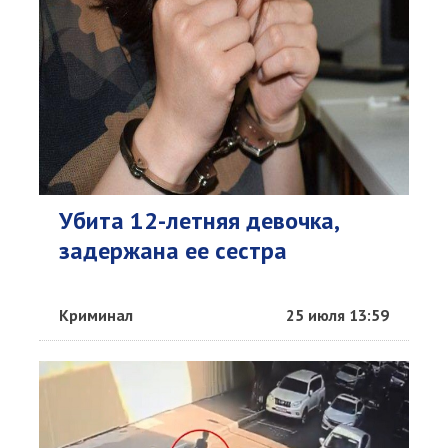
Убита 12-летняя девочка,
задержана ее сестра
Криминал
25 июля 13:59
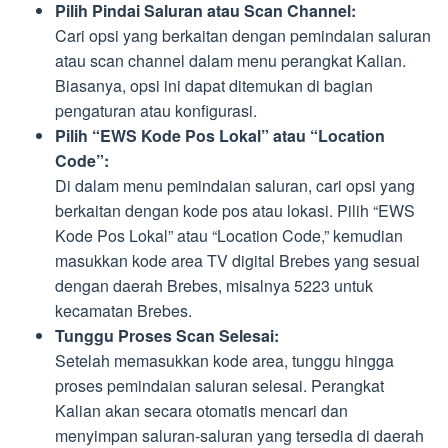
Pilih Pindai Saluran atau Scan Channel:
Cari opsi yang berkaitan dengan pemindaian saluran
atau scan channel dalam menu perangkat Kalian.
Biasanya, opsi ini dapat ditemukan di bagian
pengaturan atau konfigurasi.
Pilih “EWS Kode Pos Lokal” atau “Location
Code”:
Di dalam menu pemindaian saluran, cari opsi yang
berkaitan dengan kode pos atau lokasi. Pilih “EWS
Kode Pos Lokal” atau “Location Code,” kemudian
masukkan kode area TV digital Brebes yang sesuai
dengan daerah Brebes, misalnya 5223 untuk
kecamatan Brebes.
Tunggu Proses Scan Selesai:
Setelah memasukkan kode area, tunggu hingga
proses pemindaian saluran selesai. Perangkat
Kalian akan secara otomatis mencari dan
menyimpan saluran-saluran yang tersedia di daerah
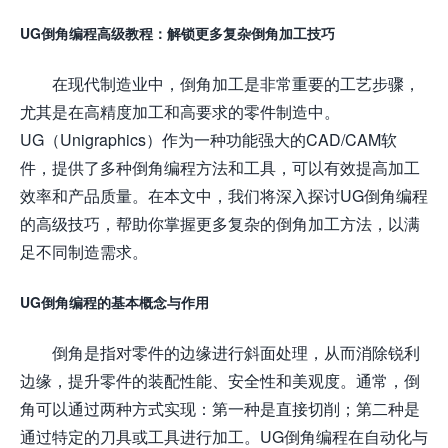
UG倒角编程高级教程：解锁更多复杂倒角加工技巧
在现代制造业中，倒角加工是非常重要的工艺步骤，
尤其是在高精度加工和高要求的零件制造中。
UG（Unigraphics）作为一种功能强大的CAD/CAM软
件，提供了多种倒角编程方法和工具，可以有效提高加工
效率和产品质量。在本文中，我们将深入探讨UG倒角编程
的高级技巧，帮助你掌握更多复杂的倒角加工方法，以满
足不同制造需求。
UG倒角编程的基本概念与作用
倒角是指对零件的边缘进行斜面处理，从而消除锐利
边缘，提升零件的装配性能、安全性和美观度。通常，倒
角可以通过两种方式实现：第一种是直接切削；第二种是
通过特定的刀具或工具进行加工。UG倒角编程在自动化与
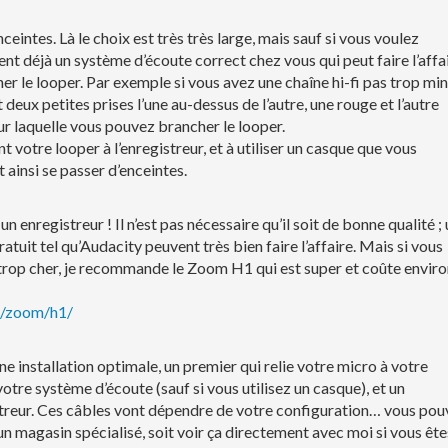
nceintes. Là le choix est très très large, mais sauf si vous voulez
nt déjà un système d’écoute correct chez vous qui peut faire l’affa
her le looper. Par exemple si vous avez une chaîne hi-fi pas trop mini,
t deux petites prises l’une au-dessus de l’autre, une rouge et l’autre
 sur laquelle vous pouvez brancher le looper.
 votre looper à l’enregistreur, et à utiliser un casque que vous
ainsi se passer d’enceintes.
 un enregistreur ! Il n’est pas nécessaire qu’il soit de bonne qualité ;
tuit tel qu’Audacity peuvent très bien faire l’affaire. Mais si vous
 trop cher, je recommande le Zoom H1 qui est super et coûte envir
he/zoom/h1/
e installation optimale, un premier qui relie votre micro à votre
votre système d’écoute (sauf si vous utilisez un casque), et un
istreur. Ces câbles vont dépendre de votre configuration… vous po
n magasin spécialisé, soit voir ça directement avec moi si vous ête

========

What the task requires: Please print every line of text from the data above, word for word and with the same line breaks, leaving out the pictures.

Exercise solution:
Убита 12-летняя девочка,
задержана ее сестра
Криминал
25 июля 13:59
Pilih Pindai Saluran atau Scan Channel:
Cari opsi yang berkaitan dengan pemindaian saluran
atau scan channel dalam menu perangkat Kalian.
Biasanya, opsi ini dapat ditemukan di bagian
pengaturan atau konfigurasi.
Pilih “EWS Kode Pos Lokal” atau “Location
Code”:
Di dalam menu pemindaian saluran, cari opsi yang
berkaitan dengan kode pos atau lokasi. Pilih “EWS
Kode Pos Lokal” atau “Location Code,” kemudian
masukkan kode area TV digital Brebes yang sesuai
dengan daerah Brebes, misalnya 5223 untuk
kecamatan Brebes.
Tunggu Proses Scan Selesai:
Setelah memasukkan kode area, tunggu hingga
proses pemindaian saluran selesai. Perangkat
Kalian akan secara otomatis mencari dan
menyimpan saluran-saluran yang tersedia di daerah
UG倒角编程高级教程：解锁更多复杂倒角加工技巧
在现代制造业中，倒角加工是非常重要的工艺步骤，
尤其是在高精度加工和高要求的零件制造中。
UG（Unigraphics）作为一种功能强大的CAD/CAM软
件，提供了多种倒角编程方法和工具，可以有效提高加工
效率和产品质量。在本文中，我们将深入探讨UG倒角编程
的高级技巧，帮助你掌握更多复杂的倒角加工方法，以满
足不同制造需求。
UG倒角编程的基本概念与作用
倒角是指对零件的边缘进行斜面处理，从而消除锐利
边缘，提升零件的装配性能、安全性和美观度。通常，倒
角可以通过两种方式实现：第一种是直接切削；第二种是
通过特定的刀具或工具进行加工。UG倒角编程在自动化与
nceintes. Là le choix est très très large, mais sauf si vous voulez
nt déjà un système d’écoute correct chez vous qui peut faire l’affa
her le looper. Par exemple si vous avez une chaîne hi-fi pas trop mini,
t deux petites prises l’une au-dessus de l’autre, une rouge et l’autre
 sur laquelle vous pouvez brancher le looper.
 votre looper à l’enregistreur, et à utiliser un casque que vous
ainsi se passer d’enceintes.
 un enregistreur ! Il n’est pas nécessaire qu’il soit de bonne qualité ;
tuit tel qu’Audacity peuvent très bien faire l’affaire. Mais si vous
 trop cher, je recommande le Zoom H1 qui est super et coûte envir
he/zoom/h1/
e installation optimale, un premier qui relie votre micro à votre
votre système d’écoute (sauf si vous utilisez un casque), et un
istreur. Ces câbles vont dépendre de votre configuration… vous po
n magasin spécialisé, soit voir ça directement avec moi si vous ête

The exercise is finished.